Stressing over Life with a Teenager
Now that the kids are back to school stress begins. As humans we strive on structure and going back to daily or weekly routines helps make life easier. I often hear from parents that are so pleased that “we go back to school in just a few weeks. We are all ready!” But as you reached the end of last school year there could have been frustrations. Look back at last year and look at where the stress occurred for you as a parent? Were you or your kids too involved? Did you or your kids have late season burn-out? Did frustration rule around the house? If so you need to change– Today!
To make a change first you as a parent needs to decide to change. Yes, you are changing your child’s schedule, but it is also your schedule too! So once you have decided to make your life easier it’s time to sit down with your teen and simplify your life. Does your teenager need to be involved in three extra-curricular activities? Are they asked to perform 7 days a week? It’s too much — Teenagers are not adults. As parents you felt the pressure of last year, now imagine your teenager– a child who can’t quite cope effectively with life. You need to give them a break. You need to brake too.
Simplify your life, schedule your family so your kids can learn to manage life. Schedule in some down time or mental health days. Look for the “fun stuff” that makes them smile because this should follow up the”unfun stuff.” Help your child establish a routine after school for homework, chores, and more down time. Remember, they have been “working” all day too! When they are doing their homework make sure they are only studying a maximum of 12-18 minutes. Then have them get up and move around for a minute or two and then start back for another 12-18 minutes.
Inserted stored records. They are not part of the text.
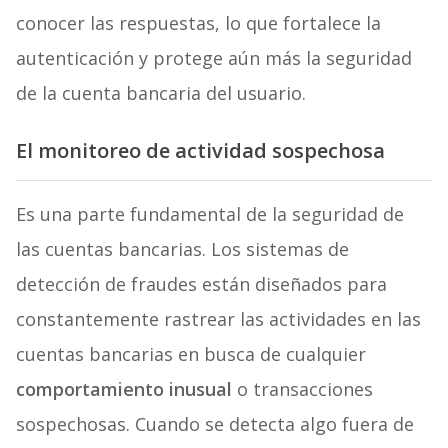
conocer las respuestas, lo que fortalece la
autenticación y protege aún más la seguridad
de la cuenta bancaria del usuario.
El
monitoreo de actividad sospechosa
Es una parte fundamental de la seguridad de
las cuentas bancarias. Los sistemas de
detección de fraudes están diseñados para
constantemente rastrear las actividades en las
cuentas bancarias en busca de cualquier
comportamiento inusual
o transacciones
sospechosas. Cuando se detecta algo fuera de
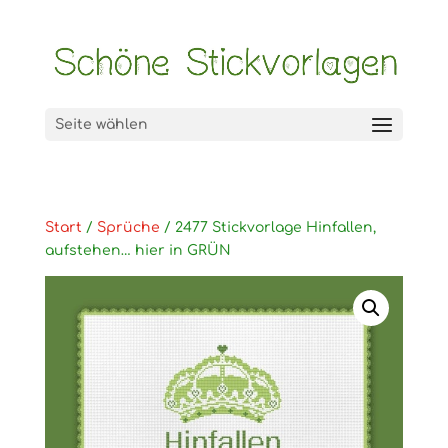
Seite wählen
Start
/
Sprüche
/ 2477 Stickvorlage Hinfallen,
aufstehen… hier in GRÜN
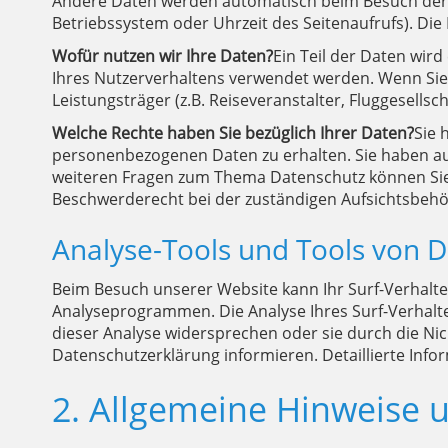
Andere Daten werden automatisch beim Besuch der We
Betriebssystem oder Uhrzeit des Seitenaufrufs). Die
Wofür nutzen wir Ihre Daten?
Ein Teil der Daten wir
Ihres Nutzerverhaltens verwendet werden. Wenn Sie
Leistungsträger (z.B. Reiseveranstalter, Fluggesellsc
Welche Rechte haben Sie bezüglich Ihrer Daten?
Sie 
personenbezogenen Daten zu erhalten. Sie haben auß
weiteren Fragen zum Thema Datenschutz können Sie 
Beschwerderecht bei der zuständigen Aufsichtsbehö
Analyse-Tools und Tools von D
Beim Besuch unserer Website kann Ihr Surf-Verhalte
Analyseprogrammen. Die Analyse Ihres Surf-Verhalten
dieser Analyse widersprechen oder sie durch die Ni
Datenschutzerklärung informieren. Detaillierte Info
2. Allgemeine Hinweise 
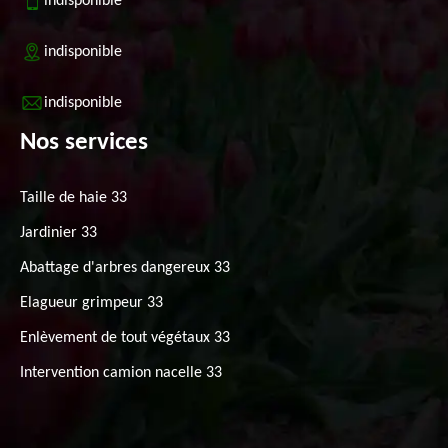
indisponible
indisponible
indisponible
Nos services
Taille de haie 33
Jardinier 33
Abattage d'arbres dangereux 33
Elagueur grimpeur 33
Enlèvement de tout végétaux 33
Intervention camion nacelle 33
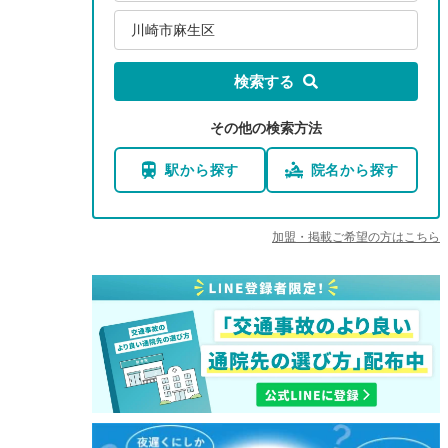
川崎市麻生区
検索する
その他の検索方法
駅から探す
院名から探す
加盟・掲載ご希望の方はこちら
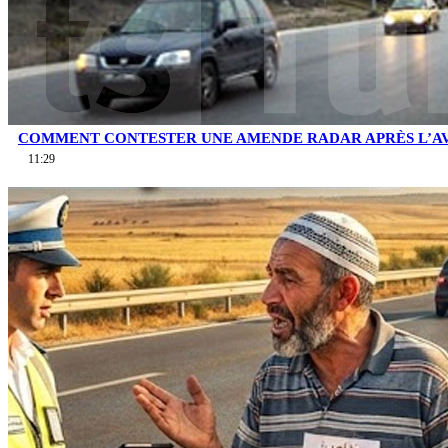
COMMENT CONTESTER UNE AMENDE RADAR APRÈS L’AV
11:29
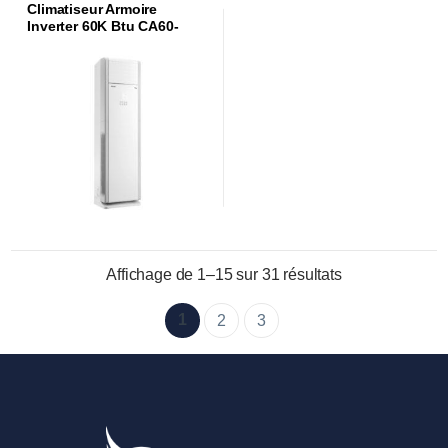
Climatiseur Armoire
Inverter 60K Btu CA60-
E6IT3
Affichage de 1–15 sur 31 résultats
1
2
3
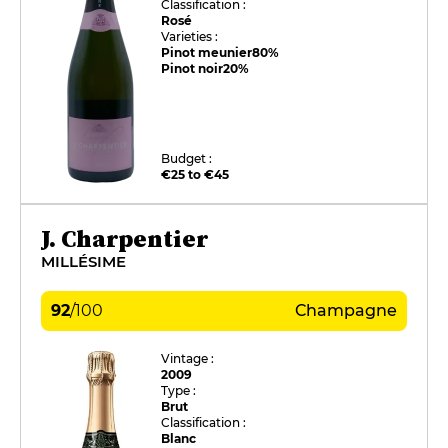
Classification :
Rosé
Varieties :
Pinot meunier
80%
Pinot noir
20%
Budget :
€25 to €45
J. Charpentier
MILLÉSIME
92
/
100
Champagne
Vintage :
2009
Type :
Brut
Classification :
Blanc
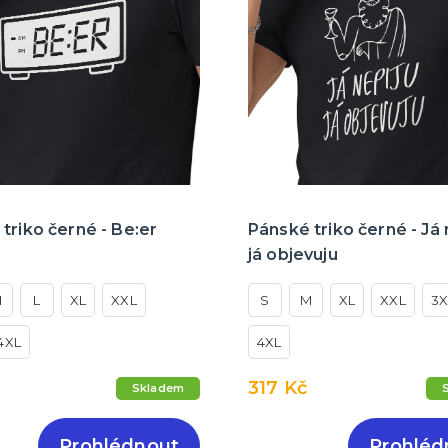
triko černé - Be:er
Pánské triko černé - Já 
já objevuju
M
L
XL
XXL
S
M
XL
XXL
3X
4XL
4XL
317 Kč
Skladem
Prohlédnout
Prohléd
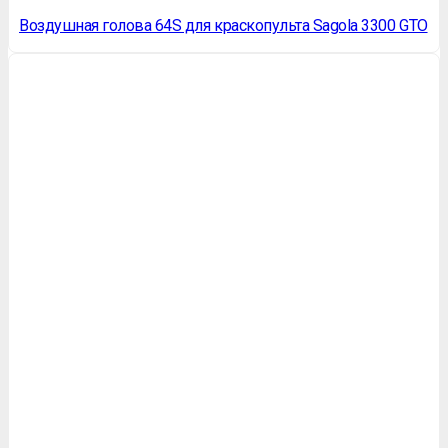
Воздушная голова 64S для краскопульта Sagola 3300 GTO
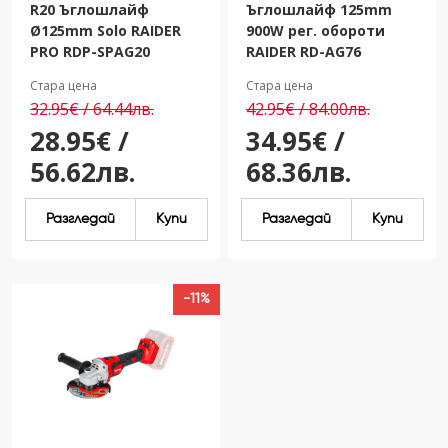
R20 Ъглошлайф
Ъглошлайф 125mm
Ø125mm Solo RAIDER
900W рег. обороти
PRO RDP-SPAG20
RAIDER RD-AG76
Стара цена
Стара цена
32.95€ / 64.44лв.
42.95€ / 84.00лв.
28.95€ /
34.95€ /
56.62лв.
68.36лв.
Разгледай
Купи
Разгледай
Купи
-11%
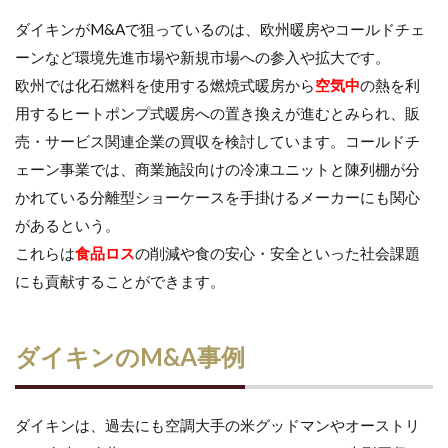
ダイキンがM&Aで狙っているのは、欧州暖房やコールドチェ
ーンなど環境先進市場や新規市場への参入や拡大です。
欧州では化石燃料を使用する燃焼式暖房から
空気中
の熱を利
用するヒートポンプ式暖房への置き換えが進むとみられ、販
売・サービス関連企業の買収を検討しています。コールドチ
ェーン事業では、商業施設向けの冷凍ユニットと陳列棚が分
かれている分離型ショーケースを手掛けるメーカーにも関心
があるという。
これらは
食品ロス
の削減や食の安心・安全といった社会課題
にも貢献することができます。
ダイキンのM&A事例
ダイキンは、過去にも空調大手の米グッドマンやオーストリ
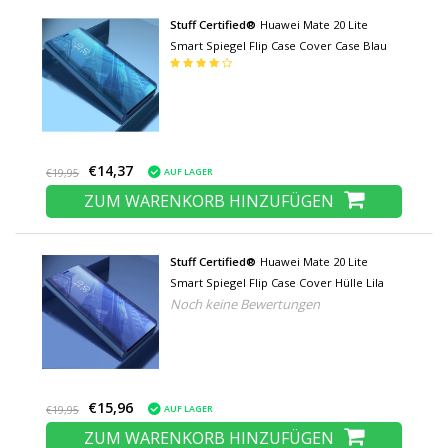
Stuff Certified®
Huawei Mate 20 Lite
Smart Spiegel Flip Case Cover Case Blau
€14,37
AUF LAGER
€19,95
ZUM WARENKORB HINZUFÜGEN
Stuff Certified®
Huawei Mate 20 Lite
Smart Spiegel Flip Case Cover Hülle Lila
Noch keine Bewertungen
€15,96
AUF LAGER
€19,95
ZUM WARENKORB HINZUFÜGEN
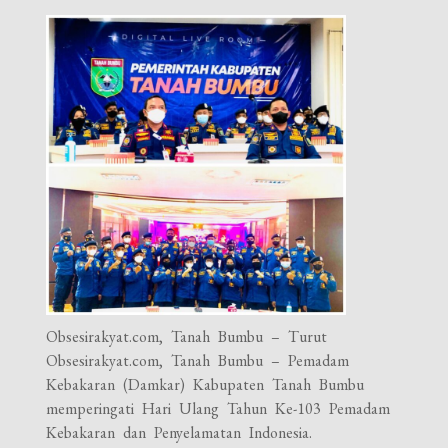
Obsesirakyat.com, Tanah Bumbu – Turut
Obsesirakyat.com, Tanah Bumbu – Pemadam
Kebakaran (Damkar) Kabupaten Tanah Bumbu
memperingati Hari Ulang Tahun Ke-103 Pemadam
Kebakaran dan Penyelamatan Indonesia.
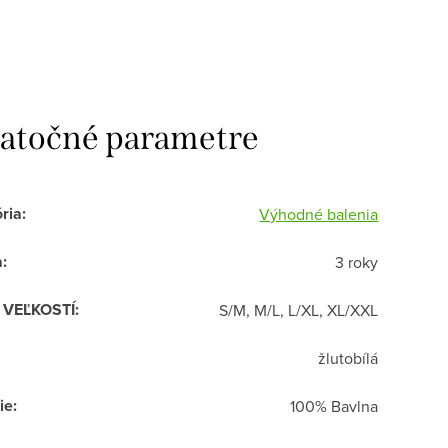
atočné parametre
ria
:
Výhodné balenia
a
:
3 roky
R VEĽKOSTÍ
:
S/M, M/L, L/XL, XL/XXL
žlutobílá
ie
:
100% Bavlna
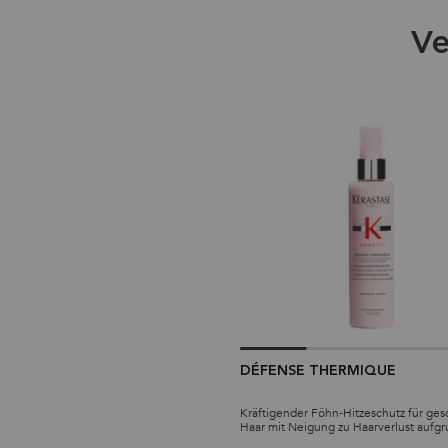
Ve
DÉFENSE THERMIQUE
Kräftigender Föhn-Hitzeschutz für ge
Haar mit Neigung zu Haarverlust aufg
Haarbruch durch Bürsten.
At the next break, give them 5-10 minute break for snack, texting, or moving around. Then back to the quick break (lather, rinse, repeat as needed). Oh yes I believe in not letting your teen study with their cell phone. But they can text during their breaks. More on that another time.
Once both of you have established a routine write it down. Agree to the new schedule. Sign the new schedule and post it. It is all about accountability to the other person. Parents don’t slack on the follow through even when your teenager whines like when they were three years old. The follow through is probably the most important of all. Hang in there and if you have questions just ask.